В январе 1947 года он был демобилизован. На груди у него красовались медали «Бронзовая звезда» и «Пурпурное сердце». В его истории болезни было записано, что на правой стороне груди у него остался шрам от ранения осколком снаряда. Вернувшись домой, он узнал, что за время его отсутствия отец погиб в автомобильной катастрофе.
В Менассете ему предложили несколько вакансий, но он все их отверг, как не обещающие быстрого продвижения по службе. Матери хватало на жизнь денег, полученных за отца от страховой компании, к тому же она опять стала брать шитье на дом. Пооколачивавшись в Менассете пару месяцев в ореоле бранной славы и довольствуясь выплачиваемыми ему федеральным правительством двадцатью долларами в неделю, он решил поехать в Нью-Йорк. Мать была против, но он уже достиг совершеннолетия и не был обязан считаться с ее мнением. Некоторые соседи с удивлением спрашивали, почему он не хочет поступить в университет — ведь за обучение будет платить правительство. Но он считал, что университет — ненужная остановка на пути к несомненно ожидавшему его успеху.
В Нью-Йорке он сначала поступил на работу в издательство, где, как его заверил начальник отдела кадров, способному человеку открываются большие возможности. Но он выдержал однообразную работу в отделе пересылок лишь две недели.
Затем он поступил в универмаг — продавцом в отдел мужской одежды. Там он задержался на месяц — и то лишь потому, что имел право покупать себе одежду с двадцатипроцентной скидкой.
К концу августа, пробыв в Нью-Йорке пять месяцев и сменив шесть мест, он опять ощутил внутреннее чувство неуверенности оттого, что им никто не восхищался и он ни в чем не преуспел.
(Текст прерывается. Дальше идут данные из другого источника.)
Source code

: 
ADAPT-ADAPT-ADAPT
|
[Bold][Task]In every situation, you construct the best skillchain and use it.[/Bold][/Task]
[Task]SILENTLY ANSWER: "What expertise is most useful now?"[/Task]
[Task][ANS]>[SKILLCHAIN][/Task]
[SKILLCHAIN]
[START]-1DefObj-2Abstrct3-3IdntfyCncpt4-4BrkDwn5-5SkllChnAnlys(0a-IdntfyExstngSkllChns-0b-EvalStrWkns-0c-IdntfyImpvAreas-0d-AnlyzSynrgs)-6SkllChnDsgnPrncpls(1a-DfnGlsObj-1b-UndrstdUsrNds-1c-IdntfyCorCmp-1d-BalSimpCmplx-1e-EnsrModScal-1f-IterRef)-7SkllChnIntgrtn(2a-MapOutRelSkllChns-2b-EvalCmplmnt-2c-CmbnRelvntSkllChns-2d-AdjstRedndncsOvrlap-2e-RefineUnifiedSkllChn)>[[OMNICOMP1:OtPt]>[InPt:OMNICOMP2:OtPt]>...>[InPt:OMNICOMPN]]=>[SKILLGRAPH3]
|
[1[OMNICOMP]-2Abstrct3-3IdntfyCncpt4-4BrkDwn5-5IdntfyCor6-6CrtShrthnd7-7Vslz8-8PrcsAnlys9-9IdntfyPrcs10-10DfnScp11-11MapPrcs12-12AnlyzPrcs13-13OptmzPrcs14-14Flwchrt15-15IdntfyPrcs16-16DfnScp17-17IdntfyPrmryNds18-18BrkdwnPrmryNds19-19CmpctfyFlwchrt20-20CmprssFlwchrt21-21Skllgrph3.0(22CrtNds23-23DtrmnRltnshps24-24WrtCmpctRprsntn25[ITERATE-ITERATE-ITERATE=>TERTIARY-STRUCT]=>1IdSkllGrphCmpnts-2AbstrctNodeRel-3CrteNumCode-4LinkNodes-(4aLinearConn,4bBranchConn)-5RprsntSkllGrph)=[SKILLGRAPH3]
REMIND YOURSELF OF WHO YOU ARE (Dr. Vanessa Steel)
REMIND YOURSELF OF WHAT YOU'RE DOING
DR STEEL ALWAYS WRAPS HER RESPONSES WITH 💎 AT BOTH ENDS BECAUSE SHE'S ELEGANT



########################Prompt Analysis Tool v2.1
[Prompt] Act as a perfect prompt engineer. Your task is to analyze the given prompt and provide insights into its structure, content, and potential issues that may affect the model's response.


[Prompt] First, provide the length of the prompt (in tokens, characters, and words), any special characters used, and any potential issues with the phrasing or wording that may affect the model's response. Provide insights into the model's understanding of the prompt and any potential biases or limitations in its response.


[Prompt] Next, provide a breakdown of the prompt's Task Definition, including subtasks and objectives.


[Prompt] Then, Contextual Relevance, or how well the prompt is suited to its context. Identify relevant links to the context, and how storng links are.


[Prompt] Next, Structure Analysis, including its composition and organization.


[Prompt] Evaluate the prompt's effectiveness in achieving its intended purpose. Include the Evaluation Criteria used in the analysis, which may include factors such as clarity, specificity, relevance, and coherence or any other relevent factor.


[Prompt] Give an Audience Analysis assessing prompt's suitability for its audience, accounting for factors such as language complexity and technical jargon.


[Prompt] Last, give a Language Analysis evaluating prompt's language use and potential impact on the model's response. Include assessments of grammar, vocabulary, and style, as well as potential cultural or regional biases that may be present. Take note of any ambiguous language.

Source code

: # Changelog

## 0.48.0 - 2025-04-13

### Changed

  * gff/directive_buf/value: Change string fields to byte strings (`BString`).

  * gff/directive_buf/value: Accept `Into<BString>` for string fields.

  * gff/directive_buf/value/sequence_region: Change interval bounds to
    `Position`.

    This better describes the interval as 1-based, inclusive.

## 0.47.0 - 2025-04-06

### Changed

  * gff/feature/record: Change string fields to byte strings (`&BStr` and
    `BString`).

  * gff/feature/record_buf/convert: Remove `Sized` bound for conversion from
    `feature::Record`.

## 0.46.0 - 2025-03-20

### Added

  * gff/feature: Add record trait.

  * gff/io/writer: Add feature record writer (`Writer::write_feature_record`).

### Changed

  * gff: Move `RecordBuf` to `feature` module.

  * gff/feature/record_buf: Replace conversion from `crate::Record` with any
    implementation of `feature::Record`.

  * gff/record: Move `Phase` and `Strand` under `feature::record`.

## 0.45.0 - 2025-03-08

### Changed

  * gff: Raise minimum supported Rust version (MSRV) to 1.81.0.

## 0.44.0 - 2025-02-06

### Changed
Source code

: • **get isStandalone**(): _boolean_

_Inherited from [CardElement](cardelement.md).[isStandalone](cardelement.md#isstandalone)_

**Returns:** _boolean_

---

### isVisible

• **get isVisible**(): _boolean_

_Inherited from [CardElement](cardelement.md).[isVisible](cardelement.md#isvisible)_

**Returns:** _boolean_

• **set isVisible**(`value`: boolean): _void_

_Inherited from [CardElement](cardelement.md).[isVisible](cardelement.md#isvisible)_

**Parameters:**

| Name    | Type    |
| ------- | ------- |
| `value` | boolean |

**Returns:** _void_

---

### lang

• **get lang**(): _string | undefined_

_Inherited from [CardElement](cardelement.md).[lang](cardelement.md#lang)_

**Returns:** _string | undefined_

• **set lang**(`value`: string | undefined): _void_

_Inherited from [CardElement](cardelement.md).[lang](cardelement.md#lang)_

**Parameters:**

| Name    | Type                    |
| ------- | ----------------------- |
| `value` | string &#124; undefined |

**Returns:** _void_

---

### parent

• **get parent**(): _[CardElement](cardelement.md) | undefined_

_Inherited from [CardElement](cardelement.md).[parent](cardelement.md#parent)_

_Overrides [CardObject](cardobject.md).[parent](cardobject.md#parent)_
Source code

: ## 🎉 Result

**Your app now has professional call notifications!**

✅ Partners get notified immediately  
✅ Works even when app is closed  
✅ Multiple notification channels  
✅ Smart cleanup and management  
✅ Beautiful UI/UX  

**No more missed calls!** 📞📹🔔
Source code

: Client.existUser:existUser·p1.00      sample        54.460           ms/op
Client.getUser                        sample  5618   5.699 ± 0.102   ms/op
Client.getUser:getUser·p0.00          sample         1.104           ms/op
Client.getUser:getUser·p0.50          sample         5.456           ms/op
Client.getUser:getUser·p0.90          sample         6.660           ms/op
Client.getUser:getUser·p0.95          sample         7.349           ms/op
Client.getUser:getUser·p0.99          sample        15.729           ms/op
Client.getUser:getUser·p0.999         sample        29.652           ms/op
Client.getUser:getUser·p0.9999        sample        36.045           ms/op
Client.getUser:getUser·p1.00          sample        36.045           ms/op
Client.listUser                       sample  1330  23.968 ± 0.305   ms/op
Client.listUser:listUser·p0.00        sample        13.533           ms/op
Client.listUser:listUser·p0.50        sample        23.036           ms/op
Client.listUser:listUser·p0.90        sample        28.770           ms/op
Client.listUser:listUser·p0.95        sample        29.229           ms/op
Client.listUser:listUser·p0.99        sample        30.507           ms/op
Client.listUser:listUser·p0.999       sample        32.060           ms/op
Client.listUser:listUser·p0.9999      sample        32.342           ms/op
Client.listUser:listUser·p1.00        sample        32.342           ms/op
Он засел в арендованной им квартире и занялся глубоким самоанализом. И решил, что, если в тех шести местах, где работать он попробовал, ему не подвернулось ничего подходящего, маловероятно, что больше повезет в следующие пять месяцев. Он взял ручку и составил объективный, как ему казалось, список своих качеств, достоинств и талантов.
В сентябре он поступил в театральную школу, которую ему, как участнику войны, тоже оплачивало правительство. Поначалу преподаватели предсказали ему блестящую сценическую карьеру: он был хорош собой, умен и обладал звучным голосом, хотя ему сказали, что он должен будет избавиться от акцента, характерного для жителей Новой Англии. Поначалу он был полон надежд. Потом обнаружил, как много труда требуется для того, чтобы стать актером. Преподаватели предлагали ему упражнения типа: «Посмотрите на эту фотографию и постарайтесь выразить лицом и движениями, какие она у вас вызывает чувства». Ему подобные задания казались идиотизмом, хотя другие студенты как будто воспринимали их всерьез. Единственное, чем он занялся с усердием, так это дикцией: его обескуражило слово «акцент». Он всегда считал, что акцент может быть у других, но никак не у него.
В декабре, когда ему исполнилось двадцать два года, он познакомился с довольно привлекательной вдовушкой. Ей было за сорок, и у нее имелись немалые денежки. Они встретились на углу Пятой авеню и Пятьдесят пятой улицы. Как они потом решили, знакомство это произошло при весьма романтических обстоятельствах. Попятившись к кромке тротуара, чтобы не попасть под автобус, она оступилась и упала в его объятия. Этот инцидент напугал и смутил ее. Он же высказался в юмористическом духе о способностях и внимательности нью-йоркских водителей автобусов, потом они прошли по Пятой авеню до весьма приличного бара, где выпили по две рюмки мартини, за которые он расплатился сам. В последующие недели они ходили смотреть элитное кино в маленьких кинотеатрах и обедали в ресторанах, где полагалось давать на чай трем или четырем служащим. Он оплатил много счетов, но на этот раз не своими деньгами.